For scale this fits nicely inside a 1590B about 2.25"across jack mounting faces
Thanks guys! I also have a design that uses a standard PCB mount DPDT that I will be making once my supply of Carlings is depleted. It's actually a smaller footprint as well. I will be ordering a batch of these soon if anyone is interested just let me know. I am currently working up a momentary switch version too and will post those results as I finish.
There are three types of relays on that data sheet
1. Non latch type - the relay needs a current flowing through it to stay on
2. Single coil latch type - this is stable in either on or off position without any current through it. A current pulse through the coil in one direction turns it on and a current pulse in the other direct turns it off. This is the one used in Mictester's design.
3. Double coil latch type - this is similar to 2. except it has two coils, a current pulse in one coil turns it on and a current pulse in the other coil turns it off
I guess the other consideration is how large the current pulse needs to be to reliably switch the relay. You might need to alter the cap size if you change to a different brand of relays I guess.

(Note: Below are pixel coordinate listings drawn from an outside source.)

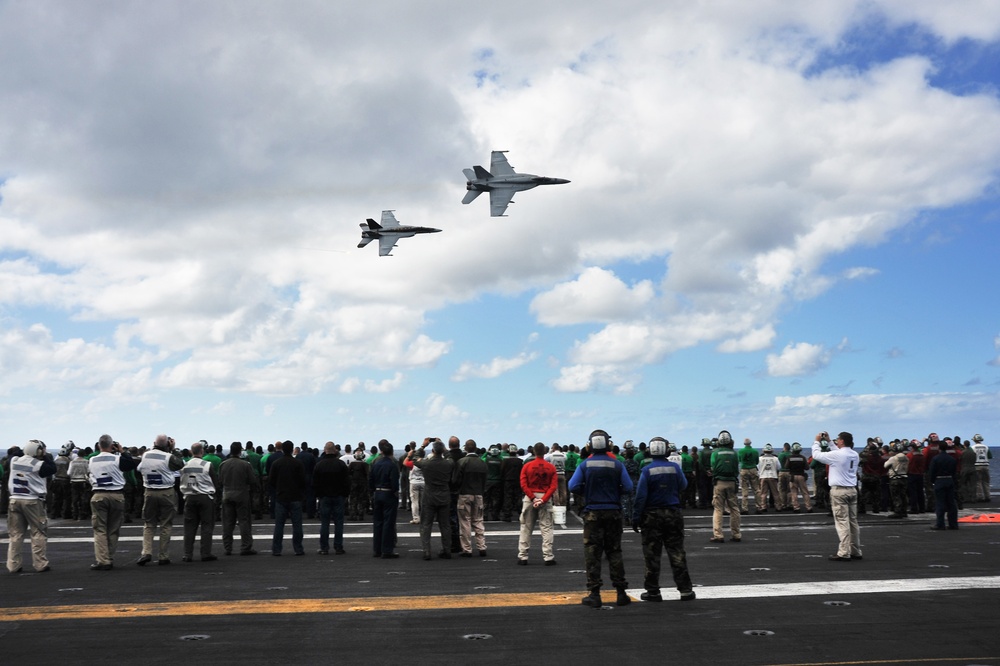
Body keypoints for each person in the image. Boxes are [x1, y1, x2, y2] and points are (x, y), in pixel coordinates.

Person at [568, 429, 634, 608]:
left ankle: (594, 594)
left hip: (592, 513)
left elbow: (573, 485)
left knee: (592, 554)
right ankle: (621, 593)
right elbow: (628, 487)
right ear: (609, 445)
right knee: (614, 552)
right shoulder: (616, 464)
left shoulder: (585, 465)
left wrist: (587, 491)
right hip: (613, 512)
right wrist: (614, 492)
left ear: (589, 446)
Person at [631, 436, 695, 602]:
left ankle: (653, 591)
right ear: (667, 450)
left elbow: (640, 496)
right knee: (677, 552)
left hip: (652, 516)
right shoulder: (674, 468)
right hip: (673, 513)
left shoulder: (647, 470)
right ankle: (686, 590)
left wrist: (636, 517)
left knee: (652, 555)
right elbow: (683, 485)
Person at [89, 435, 138, 570]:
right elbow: (130, 465)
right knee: (113, 529)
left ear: (99, 446)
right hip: (116, 495)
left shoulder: (92, 460)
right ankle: (108, 557)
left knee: (100, 529)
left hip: (98, 494)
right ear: (112, 446)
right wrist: (122, 451)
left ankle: (102, 559)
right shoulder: (118, 459)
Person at [6, 440, 56, 573]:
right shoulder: (38, 464)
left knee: (15, 534)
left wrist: (23, 449)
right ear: (38, 451)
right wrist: (44, 455)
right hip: (33, 501)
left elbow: (12, 454)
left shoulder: (14, 461)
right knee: (38, 532)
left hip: (14, 500)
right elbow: (52, 468)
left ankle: (13, 565)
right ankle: (40, 564)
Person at [810, 432, 861, 561]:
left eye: (838, 439)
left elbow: (816, 455)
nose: (836, 440)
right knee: (853, 522)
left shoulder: (837, 454)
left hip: (839, 491)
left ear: (842, 441)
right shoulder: (854, 454)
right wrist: (830, 443)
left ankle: (844, 552)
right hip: (852, 490)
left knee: (842, 522)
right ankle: (855, 550)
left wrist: (817, 442)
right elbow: (838, 453)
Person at [136, 434, 184, 565]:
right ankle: (163, 555)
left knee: (149, 524)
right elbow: (180, 464)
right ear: (168, 444)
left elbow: (139, 469)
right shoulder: (168, 457)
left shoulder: (145, 455)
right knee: (166, 524)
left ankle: (146, 552)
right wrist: (174, 449)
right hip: (166, 492)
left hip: (149, 492)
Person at [517, 442, 558, 566]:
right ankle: (548, 556)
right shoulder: (551, 467)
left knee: (526, 527)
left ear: (534, 451)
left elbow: (523, 483)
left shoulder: (527, 466)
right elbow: (553, 486)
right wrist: (544, 499)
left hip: (530, 498)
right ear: (545, 452)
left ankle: (523, 556)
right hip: (544, 496)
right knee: (546, 528)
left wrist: (532, 498)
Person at [414, 438, 452, 560]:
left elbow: (414, 459)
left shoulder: (426, 463)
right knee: (445, 525)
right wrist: (443, 447)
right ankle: (447, 550)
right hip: (444, 496)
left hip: (429, 496)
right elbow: (450, 456)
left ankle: (426, 551)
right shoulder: (449, 463)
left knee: (426, 524)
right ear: (442, 451)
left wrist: (422, 446)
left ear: (433, 450)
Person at [180, 441, 218, 562]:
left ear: (191, 452)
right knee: (207, 526)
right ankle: (205, 553)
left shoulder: (185, 465)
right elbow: (215, 482)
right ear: (202, 451)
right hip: (205, 497)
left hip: (189, 497)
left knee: (189, 527)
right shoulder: (207, 465)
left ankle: (187, 554)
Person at [220, 442, 258, 556]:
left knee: (227, 523)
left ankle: (228, 547)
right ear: (240, 451)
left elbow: (220, 480)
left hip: (227, 495)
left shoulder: (223, 464)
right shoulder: (245, 464)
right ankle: (245, 547)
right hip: (242, 495)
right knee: (244, 522)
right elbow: (252, 480)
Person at [269, 440, 307, 556]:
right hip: (295, 497)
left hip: (281, 496)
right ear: (292, 450)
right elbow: (302, 481)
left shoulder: (276, 463)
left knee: (279, 525)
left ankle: (276, 549)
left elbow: (272, 480)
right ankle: (298, 548)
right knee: (297, 525)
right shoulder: (298, 463)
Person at [314, 441, 351, 555]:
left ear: (325, 450)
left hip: (325, 497)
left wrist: (319, 495)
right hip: (338, 496)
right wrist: (345, 494)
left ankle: (324, 547)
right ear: (335, 451)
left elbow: (315, 483)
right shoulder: (340, 464)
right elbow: (347, 481)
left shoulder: (319, 465)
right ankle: (338, 547)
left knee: (324, 523)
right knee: (339, 523)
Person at [453, 439, 488, 557]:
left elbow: (456, 480)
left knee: (465, 522)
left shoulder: (462, 462)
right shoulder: (482, 463)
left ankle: (467, 549)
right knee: (478, 521)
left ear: (466, 448)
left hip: (465, 494)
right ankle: (482, 546)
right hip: (479, 494)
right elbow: (485, 481)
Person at [370, 439, 401, 558]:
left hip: (377, 493)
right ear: (392, 452)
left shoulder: (375, 463)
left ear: (381, 451)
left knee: (378, 522)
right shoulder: (392, 465)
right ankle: (387, 550)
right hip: (388, 494)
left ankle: (377, 549)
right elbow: (394, 483)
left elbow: (371, 479)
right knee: (388, 523)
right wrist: (395, 492)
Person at [709, 430, 741, 542]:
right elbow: (736, 468)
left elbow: (713, 467)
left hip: (719, 482)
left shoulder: (715, 453)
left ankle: (718, 535)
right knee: (734, 509)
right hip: (732, 482)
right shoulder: (734, 453)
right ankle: (736, 534)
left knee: (718, 509)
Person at [928, 439, 959, 530]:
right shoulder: (952, 459)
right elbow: (954, 472)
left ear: (939, 448)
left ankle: (940, 524)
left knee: (940, 503)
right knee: (951, 503)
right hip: (949, 480)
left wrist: (933, 481)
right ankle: (953, 524)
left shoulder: (935, 459)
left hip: (939, 481)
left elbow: (932, 472)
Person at [884, 441, 909, 519]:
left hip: (895, 479)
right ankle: (904, 511)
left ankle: (897, 512)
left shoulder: (893, 458)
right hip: (904, 478)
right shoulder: (906, 457)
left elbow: (885, 465)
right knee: (903, 495)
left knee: (896, 496)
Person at [786, 442, 812, 513]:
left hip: (793, 476)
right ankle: (808, 507)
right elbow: (807, 468)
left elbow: (786, 467)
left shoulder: (789, 458)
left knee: (794, 492)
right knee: (805, 492)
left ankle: (796, 507)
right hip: (801, 476)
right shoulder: (803, 458)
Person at [499, 445, 523, 521]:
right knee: (518, 497)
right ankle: (521, 513)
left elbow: (502, 471)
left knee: (508, 497)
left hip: (508, 481)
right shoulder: (520, 461)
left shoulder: (505, 461)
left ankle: (507, 515)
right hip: (517, 481)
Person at [737, 438, 760, 514]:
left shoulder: (740, 451)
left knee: (744, 489)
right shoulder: (755, 451)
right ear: (751, 443)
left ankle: (745, 508)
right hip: (753, 469)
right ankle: (759, 507)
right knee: (756, 489)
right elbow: (757, 461)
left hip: (744, 469)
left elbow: (740, 460)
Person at [756, 443, 781, 512]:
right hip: (773, 476)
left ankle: (763, 506)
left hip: (763, 476)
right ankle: (778, 506)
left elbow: (757, 467)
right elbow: (779, 467)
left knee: (763, 493)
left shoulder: (760, 459)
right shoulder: (775, 459)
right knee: (775, 493)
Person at [404, 447, 425, 524]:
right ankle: (424, 518)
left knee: (414, 501)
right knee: (423, 501)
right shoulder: (425, 462)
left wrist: (409, 455)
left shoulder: (413, 463)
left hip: (414, 482)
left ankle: (416, 518)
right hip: (423, 482)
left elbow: (404, 463)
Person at [348, 450, 370, 521]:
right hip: (362, 483)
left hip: (354, 483)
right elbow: (368, 474)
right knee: (362, 499)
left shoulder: (352, 464)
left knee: (353, 499)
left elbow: (348, 474)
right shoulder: (365, 464)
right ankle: (360, 514)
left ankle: (352, 515)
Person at [970, 434, 992, 502]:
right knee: (986, 481)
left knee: (978, 481)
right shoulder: (986, 447)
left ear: (974, 440)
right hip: (986, 465)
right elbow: (990, 456)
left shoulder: (972, 447)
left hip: (977, 465)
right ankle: (987, 496)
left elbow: (971, 457)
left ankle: (980, 496)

I figure the jacks and the switches take the most abuse, so I use good quality parts there. Carling switches and Neutrik jacks. I can find Carling SPST switches for about $7 locally (no shipping anyways) That is the best price I have found. Tayda has cheaper switches but I am not sure of the quality.
The EA2-5S or 6S will be perfect. These are single coil latching with a coil rating of either 5 or 6 Volts. These will give you the advantage of the ultra-low consumption!
"Why is it humming?" "Because it doesn't know the words!"
electrosonic wrote:I figure the jacks and the switches take the most abuse, so I use good quality parts there. Carling switches and Neutrik jacks. I can find Carling SPST switches for about $7 locally (no shipping anyways) That is the best price I have found. Tayda has cheaper switches but I am not sure of the quality.
Andrew.
Tayda only seems to have momentary SPST switches (I have some of those and they seem identical to the Carling ones). I'll keep searching!
jubal81 wrote:Some really impressive work here guys. Mind checking my double relay schematic for goofs?
Thank you. Your schematic looks OK.
Incidentally, if you're uncomfortable with powering the relay from the output of a gate, you can use a PNP transistor with the emitter to +9V, collector to the two transistor capacitor discharge circuit, and base fed from the bistable through a 5k6 resistor. You don't need to use the last inverter (you want "low" to be active). You'll slightly increase the current drawn (by some µA!), but this may be more robust long-term. You also "win" two inverters, so you could have three relays.....
"Why is it humming?" "Because it doesn't know the words!"